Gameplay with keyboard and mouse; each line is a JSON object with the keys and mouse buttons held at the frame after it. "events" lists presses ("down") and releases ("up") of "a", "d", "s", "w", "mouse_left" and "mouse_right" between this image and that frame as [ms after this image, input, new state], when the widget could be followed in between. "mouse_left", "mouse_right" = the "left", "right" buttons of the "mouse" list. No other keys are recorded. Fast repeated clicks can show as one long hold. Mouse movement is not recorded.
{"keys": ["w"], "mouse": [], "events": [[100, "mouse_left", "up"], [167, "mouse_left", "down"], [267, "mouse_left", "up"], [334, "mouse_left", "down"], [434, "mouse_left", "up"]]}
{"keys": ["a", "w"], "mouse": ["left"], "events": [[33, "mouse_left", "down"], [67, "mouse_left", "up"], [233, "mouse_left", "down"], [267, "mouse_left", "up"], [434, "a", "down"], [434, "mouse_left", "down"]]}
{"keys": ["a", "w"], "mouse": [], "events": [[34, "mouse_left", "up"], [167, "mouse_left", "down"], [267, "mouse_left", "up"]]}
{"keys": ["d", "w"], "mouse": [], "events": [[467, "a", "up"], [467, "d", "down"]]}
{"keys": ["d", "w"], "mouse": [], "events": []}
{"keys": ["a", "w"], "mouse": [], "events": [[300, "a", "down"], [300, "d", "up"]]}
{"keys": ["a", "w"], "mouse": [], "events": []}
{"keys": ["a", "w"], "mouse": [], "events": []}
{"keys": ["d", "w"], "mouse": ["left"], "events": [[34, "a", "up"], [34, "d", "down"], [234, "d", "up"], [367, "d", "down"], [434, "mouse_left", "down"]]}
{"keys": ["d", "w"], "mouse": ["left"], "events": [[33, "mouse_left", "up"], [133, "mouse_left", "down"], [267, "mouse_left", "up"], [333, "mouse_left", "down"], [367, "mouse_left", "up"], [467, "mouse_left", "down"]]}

*-*-*

- [PROBLEM DESCRIPTION]:
Restate the whole of the material exactly.

- [TASK ANSWER]:
Gameplay with keyboard and mouse; each line is a JSON object with the keys and mouse buttons held at the frame after it. "events" lists presses ("down") and releases ("up") of "a", "d", "s", "w", "mouse_left" and "mouse_right" between this image and that frame as [ms after this image, input, new state], when the widget could be followed in between. "mouse_left", "mouse_right" = the "left", "right" buttons of the "mouse" list. No other keys are recorded. Fast repeated clicks can show as one long hold. Mouse movement is not recorded.
{"keys": ["w"], "mouse": [], "events": [[100, "mouse_left", "up"], [167, "mouse_left", "down"], [267, "mouse_left", "up"], [334, "mouse_left", "down"], [434, "mouse_left", "up"]]}
{"keys": ["a", "w"], "mouse": ["left"], "events": [[33, "mouse_left", "down"], [67, "mouse_left", "up"], [233, "mouse_left", "down"], [267, "mouse_left", "up"], [434, "a", "down"], [434, "mouse_left", "down"]]}
{"keys": ["a", "w"], "mouse": [], "events": [[34, "mouse_left", "up"], [167, "mouse_left", "down"], [267, "mouse_left", "up"]]}
{"keys": ["d", "w"], "mouse": [], "events": [[467, "a", "up"], [467, "d", "down"]]}
{"keys": ["d", "w"], "mouse": [], "events": []}
{"keys": ["a", "w"], "mouse": [], "events": [[300, "a", "down"], [300, "d", "up"]]}
{"keys": ["a", "w"], "mouse": [], "events": []}
{"keys": ["a", "w"], "mouse": [], "events": []}
{"keys": ["d", "w"], "mouse": ["left"], "events": [[34, "a", "up"], [34, "d", "down"], [234, "d", "up"], [367, "d", "down"], [434, "mouse_left", "down"]]}
{"keys": ["d", "w"], "mouse": ["left"], "events": [[33, "mouse_left", "up"], [133, "mouse_left", "down"], [267, "mouse_left", "up"], [333, "mouse_left", "down"], [367, "mouse_left", "up"], [467, "mouse_left", "down"]]}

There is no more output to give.